7 мар. 2023 г.

Moroccan Christmas

The Office 5×10


Phyllis Lapin: Oh, I don't think it's blackmail. Angela just does what I ask her to do so I won't tell everyone that she's cheating on Andy with Dwight. I think for it to be blackmail, it would have to be a formal letter.

Dwight Schrute: I am simply punishing those parents that would wait till the last minute to give their child a gift, and such a genetically improbable one.

Dwight Schrute: Look at that... How does that happen? The king has sex with a unicorn? Man with a horn has sex with a royal horse?

Michael Scott: This is equal parts scotch, absinthe, rum, gin, vermouth, triple sec, and two packs of Splenda. Call it a "one of everything."
Meredith Palmer: Oh, my God! Hit me again!

Angela Martin: Really, Andy? It's Christmas, and you're singing about nudity and France.

Michael Scott: Jim, check that out.
Jim Halpert: What is it?
Michael Scott: That is vodka, and I mixed it with orange juice. I call it an "orange vodjuiceka."
Jim Halpert: Wow, that is delicious.
Michael Scott: Yeah.
Jim Halpert: I can't believe no one's thought of that.
Michael Scott: I know!

Michael Scott: Here we go. Everybody, gather up... An intervention, it's sort of hard to describe, but, really, it's a coming together. It's a surprise party for people who have addictions. And you get in their face and you scream at them, and you make them feel really badly about themselves. And then they stop.

Phyllis Lapin: It looks like we're going to be here for a while, so why don't you make a little plate of hummus for everyone? Little triangles of pita, toasted on both side, fanned so you can easily grab them.
Angela Martin: I know...
Phyllis Lapin: And napkins, fanned.

Toby Flenderson: Michael, we're only allowed to talk about Meredith's work performance. We cannot ask her to stop drinking.
Michael Scott: I am not asking her to stop drinking. I am imploring her to quit being an alcoholic.

Dwight Schrute: Actually, I don't care for Meredith, but I don't believe in this kind of thing. In the Schrute family, we believe in a five-fingered intervention. Awareness, education, control, acceptance and punching.

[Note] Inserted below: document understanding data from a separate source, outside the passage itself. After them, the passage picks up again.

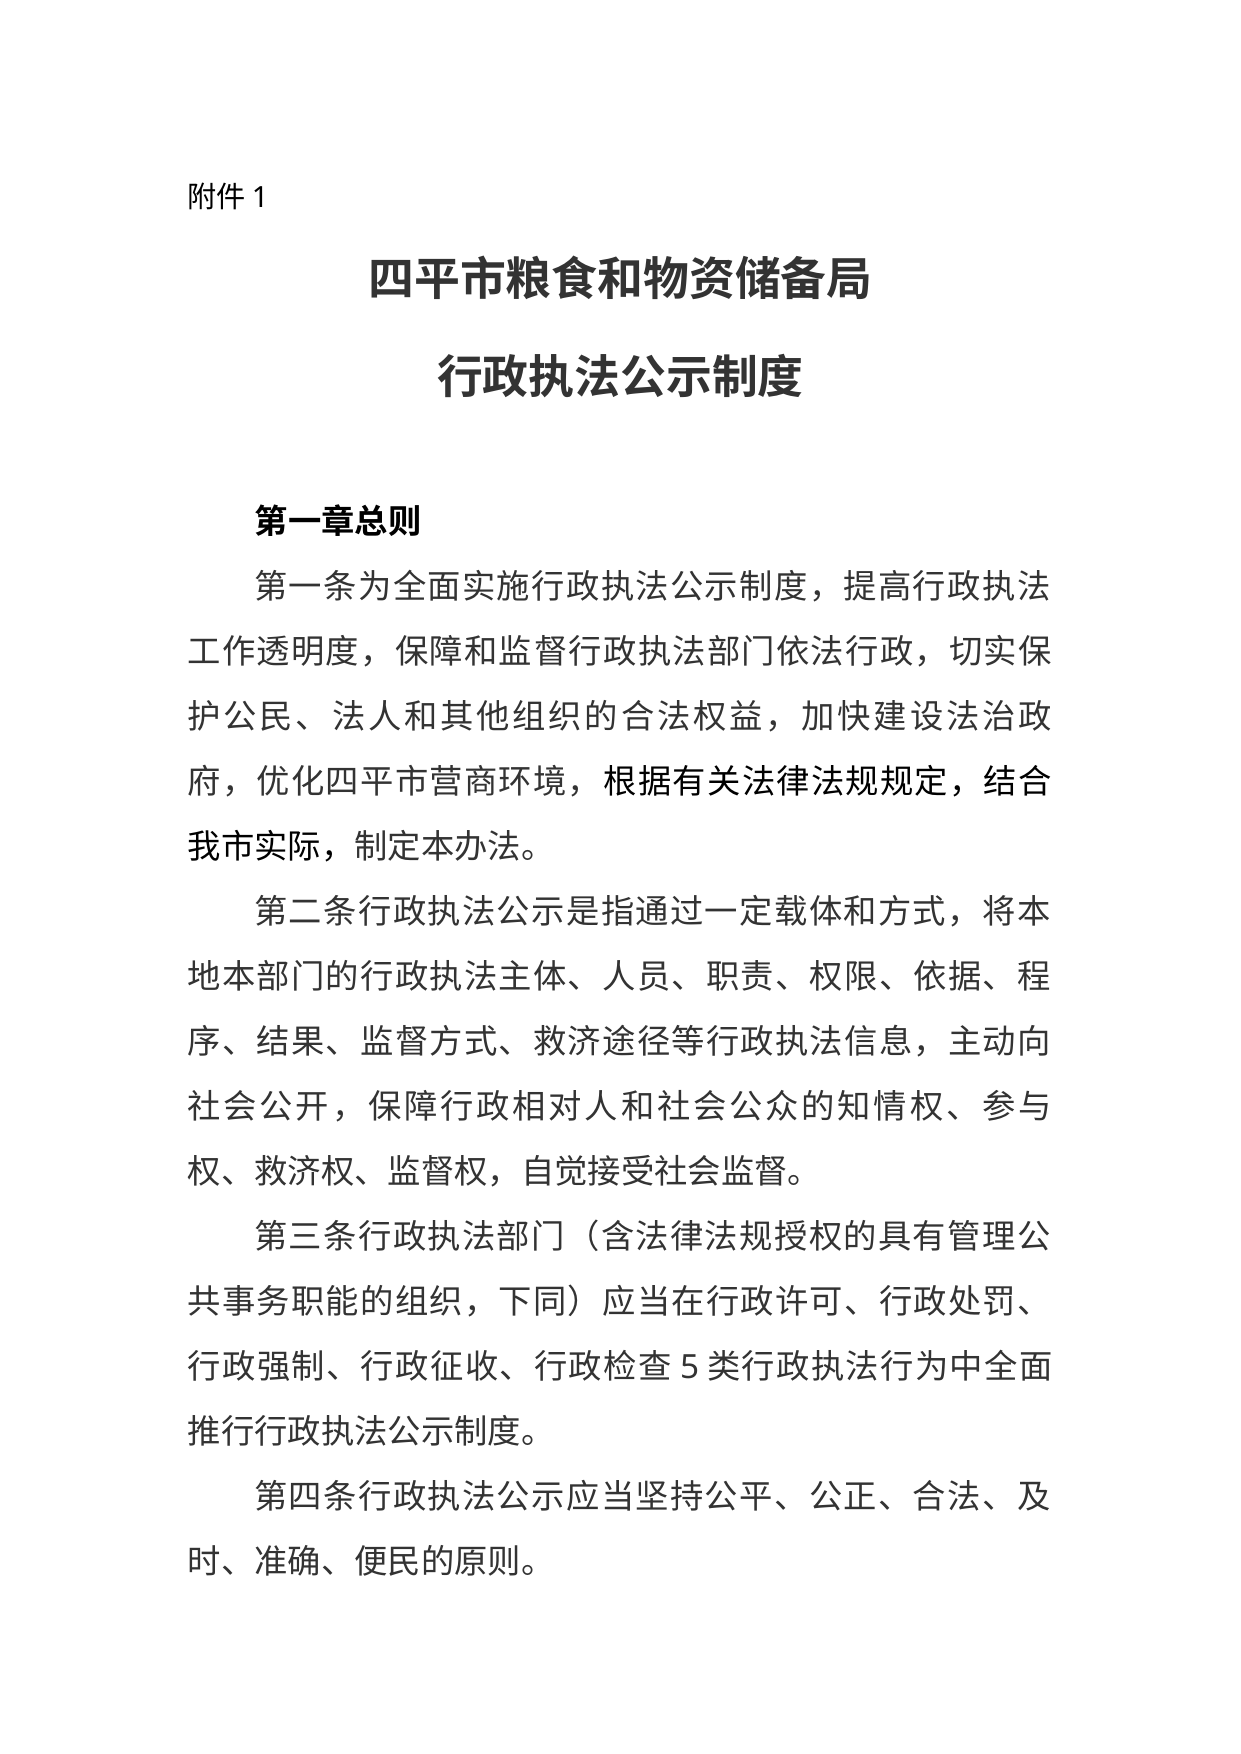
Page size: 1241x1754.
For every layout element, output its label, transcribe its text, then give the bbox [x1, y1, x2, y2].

text 第四条行政执法公示应当坚持公平、公正、合法、及时、准确、便民的原则。 [187, 1462, 1053, 1592]
text 第三条行政执法部门（含法律法规授权的具有管理公共事务职能的组织，下同）应当在行政许可、行政处罚、行政强制、行政征收、行政检查5类行政执法行为中全面推行行政执法公示制度。 [187, 1202, 1053, 1462]
text 四平市粮食和物资储备局 [187, 227, 1053, 324]
text 附件1 [187, 162, 1053, 227]
text 第一章总则 [187, 487, 1053, 552]
text 第一条为全面实施行政执法公示制度，提高行政执法工作透明度，保障和监督行政执法部门依法行政，切实保护公民、法人和其他组织的合法权益，加快建设法治政府，优化四平市营商环境，根据有关法律法规规定，结合我市实际，制定本办法。 [187, 552, 1053, 877]
text 第二条行政执法公示是指通过一定载体和方式，将本地本部门的行政执法主体、人员、职责、权限、依据、程序、结果、监督方式、救济途径等行政执法信息，主动向社会公开，保障行政相对人和社会公众的知情权、参与权、救济权、监督权，自觉接受社会监督。 [187, 877, 1053, 1202]
text 行政执法公示制度 [187, 324, 1053, 422]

Michael Scott: You know what, Meredith? You lit your hair on fire today. What about tomorrow? What is going to happen when you come into work and you're dead?
Dwight Schrute: I stab her in the brain with a wooden stick. There are several ways to kill a zombie, but the most satisfying one is to stab it in the brain with a wooden stick.
Michael Scott: Everyone in this room loves you. But mark my words, we are not going to support your alcoholism anymore. The next time you light yourself on fire, we are not going to help put you out.

Michael Scott: You know what the only thing I want for Christmas? I want Meredith to get better. That's my only wish. But you know what? My wishes never come true. So I'm not going to wish that on her... A watch would be nice.

Michael Scott: As it turns out, you can't just check someone into rehab against their will. They have to do it voluntarily. They have to hit rock bottom. So I think I know what I need to do at this point. I need to find ways to push Meredith to the bottom. Um, I think I can do it. I did it with Jan.